Nowadays everyone craves a taste of "master." Nowadays masters are running all over the ground. When a pie falls from the sky, the first mouth it lands in is surely a master's. Nowadays we advocate for a circular economy -- well, the most circular economy of all is the master. "Master" is just "corpse" writ large, whose sole function is to breed more maggots. And all masters are transformed from maggots -- originally there were no masters in the world, but eat enough corpses and you become one.

Of course, masters also come in ranks. The promising career of being a master naturally has bright financial prospects too.
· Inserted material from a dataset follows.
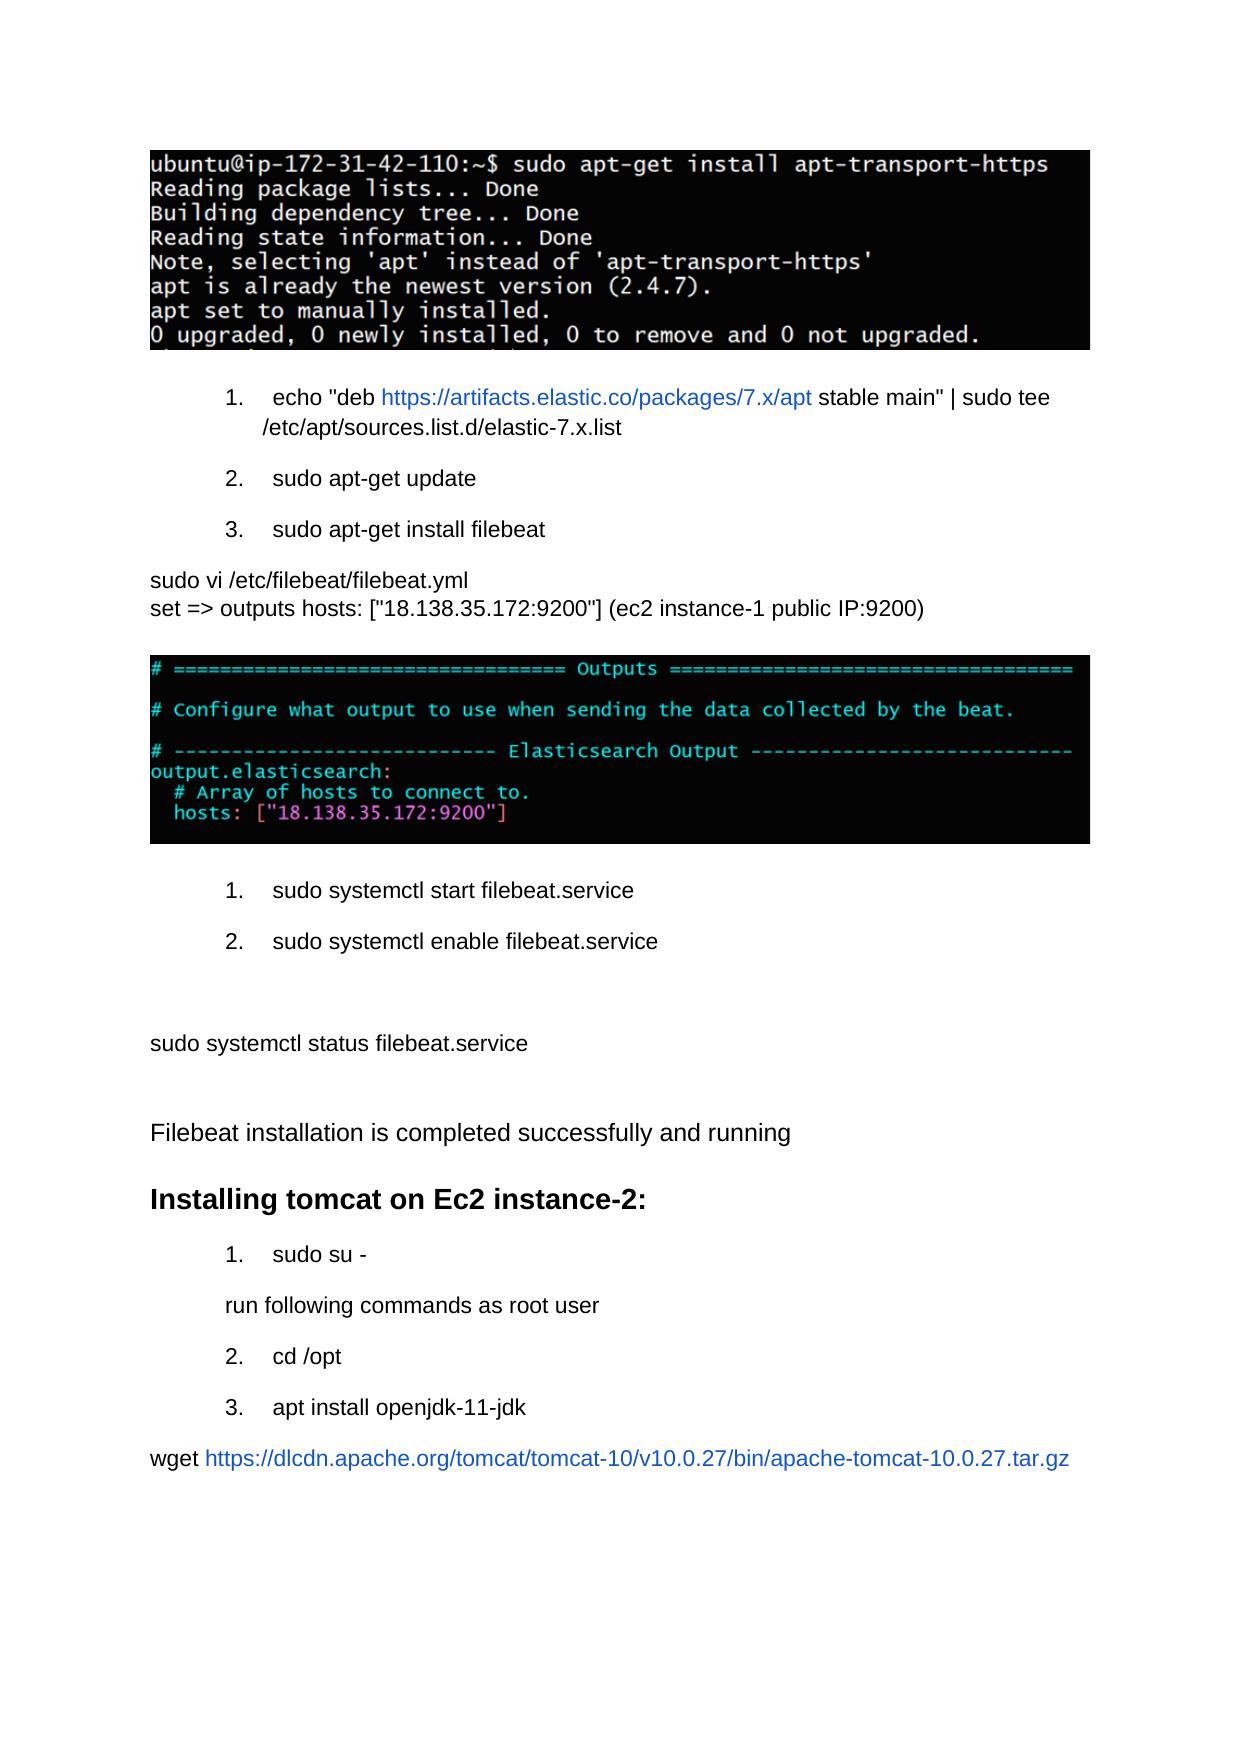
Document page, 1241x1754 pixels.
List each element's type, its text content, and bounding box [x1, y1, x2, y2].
Therefore, for masters, ranking is not merely a spatial concept representing industry status but more of an economic concept. Think about it -- which master doesn't need lackeys? Is it easy to keep lackeys nowadays? Three or five thousand won't do the trick. And all masters know that America's renminbi is called the "dollar" -- this "dollar" has nothing to do with Goubuli steamed buns. The dogs over there are all hot ones.

Not all masters are fond of dollars either. Antique coins are fashionable now -- don't they feel so substantial in the hand? Laozi's ox once kicked one, Li Si's chicken once pooped on one, Li Bai's sister-in-law's wet nurse once stepped on one. Such historical gravitas! They carry the information of all these Li-somebodies. Just sniffing one makes you a master. If you can hang one on a protruding body part and show it off a few times, well then you're a first-rate master.